切记,烹饪时不可放一滴油,缘于以下两层深意:第一,放油不耐储存,不能久置;第二,若做得不适口,弃之亦不可惜,黄豆还可以食用,只不过晾晒茄子费些功夫而已。做好后,置于瓦罐中,放入阴凉处,随吃随夹。吃时再搁葱丝,以粥勺放于火炉之上,炸香花椒油,浇于“毒”咸茄儿之上。
健身石锁
这道菜也不是家家都能做出美味,烹制不好,既不软烂,也除不尽苦涩味。街坊四邻的,谁要是做得好,就馈赠他人,予以尝鲜。这道菜,也只流传于城圈之内。
我家69年下放京郊农村,当地人从不吃拉秧茄子。那时,各家菜园子里的楔子菜(即大白菜间苗时在渠边地头特意留下的菜苗)已可食用,随拔随吃。生产队菜园子里的拉秧茄子大都丢弃,无人问津,我家刚到农村还未分自留地,我母亲就捡了一些回来做“毒”咸茄儿。那时已是农忙时节,没有太多时间做过细处理,做出的“毒“咸茄儿未能完全除尽苦涩味。
我姑姑做的这道菜,味道就极好。有一年学校放秋假,我回城里姑姑家,姑姑把比鸭蛋略大的小茄包儿转着圈切,但并不切断,其刀法类似蓑衣茄子,整个儿烹制,做熟后似一朵菊花,存放于小瓷缸之中,吃时用筷子一夹便散开了,咸香软烂,味道独特,回味悠长。
小瓷缸
也有只流行于农村而不为城里人熟知的食品。如咸汤拌面。那会儿农村都住土房,每年麦收之前雨季未到时,家家户户都要用历经一年烟熏火燎、结了一层黑油的火炕炕坯,加上麦秸和泥抹房,以抵挡一年的风雨侵袭。
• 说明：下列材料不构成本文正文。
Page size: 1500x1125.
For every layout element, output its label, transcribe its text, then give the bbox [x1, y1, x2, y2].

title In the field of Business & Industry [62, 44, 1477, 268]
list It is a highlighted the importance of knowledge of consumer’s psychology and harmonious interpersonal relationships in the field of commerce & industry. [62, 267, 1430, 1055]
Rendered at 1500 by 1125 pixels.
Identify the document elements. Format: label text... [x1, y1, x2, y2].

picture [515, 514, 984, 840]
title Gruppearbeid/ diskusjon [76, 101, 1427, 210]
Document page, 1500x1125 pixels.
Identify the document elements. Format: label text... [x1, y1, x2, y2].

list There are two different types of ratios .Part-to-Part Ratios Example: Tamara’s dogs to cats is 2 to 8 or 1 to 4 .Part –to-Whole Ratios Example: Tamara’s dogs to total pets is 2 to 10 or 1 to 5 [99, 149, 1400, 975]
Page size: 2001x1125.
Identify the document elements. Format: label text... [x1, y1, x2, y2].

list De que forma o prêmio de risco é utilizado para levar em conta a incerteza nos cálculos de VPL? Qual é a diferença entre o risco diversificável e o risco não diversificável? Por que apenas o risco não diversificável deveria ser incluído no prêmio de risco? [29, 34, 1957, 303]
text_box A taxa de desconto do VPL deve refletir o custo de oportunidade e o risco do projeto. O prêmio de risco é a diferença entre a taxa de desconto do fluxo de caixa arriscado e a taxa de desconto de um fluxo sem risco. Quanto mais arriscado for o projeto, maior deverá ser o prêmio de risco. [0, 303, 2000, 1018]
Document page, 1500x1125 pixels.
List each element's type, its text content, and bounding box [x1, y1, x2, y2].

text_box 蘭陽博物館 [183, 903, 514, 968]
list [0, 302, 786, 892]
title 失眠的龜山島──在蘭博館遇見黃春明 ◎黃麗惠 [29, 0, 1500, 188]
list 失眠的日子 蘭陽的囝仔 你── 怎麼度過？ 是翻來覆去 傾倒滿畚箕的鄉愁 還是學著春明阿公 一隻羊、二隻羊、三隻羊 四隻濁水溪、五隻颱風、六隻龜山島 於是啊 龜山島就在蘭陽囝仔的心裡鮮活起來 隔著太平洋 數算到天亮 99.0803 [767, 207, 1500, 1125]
新盘的火炕,要连烧三天以上,这样才能烧干,如不干透,人上去一踩极容易塌。
这个季节,也正是咸菜倒缸的时节,倒出来的咸汤,含有盐分,弃之可惜。借着烧新炕,便可将咸汤倒入大柴锅,搁黄豆、花椒,有时还加老咸菜疙瘩一起熬。熬好的咸汤灌入瓶中,留作拌面条吃。因咸汤没有油,只是一股苦咸味,味道并不好。我家只吃过一次,以后便再没熬过。
帽筒与笔筒
随着农村经济的发展,土房变成了瓦房,鲜菜日益丰富,大部分人家也不再腌咸菜。九十年代,我和同事在通州一小饭馆儿看到有咸汤拌面。他出生于农村,打小就吃过这口儿,便勾起了他的味蕾。在他的建议下,我们一人吃了一碗,我觉得味道不佳,而他临走时还找老板要了半瓶咸汤。
时光流逝,转瞬之间,许多事物只留下了模糊的影子。我们研究考证,是为了知其然,还要知其所以然。五八年公私合营以后,许多小生意和行当消失了。我辈生得晚,若不是老舍先生和金受申先生书中记载,已不知老北京的大酒缸、二荤铺为何物矣。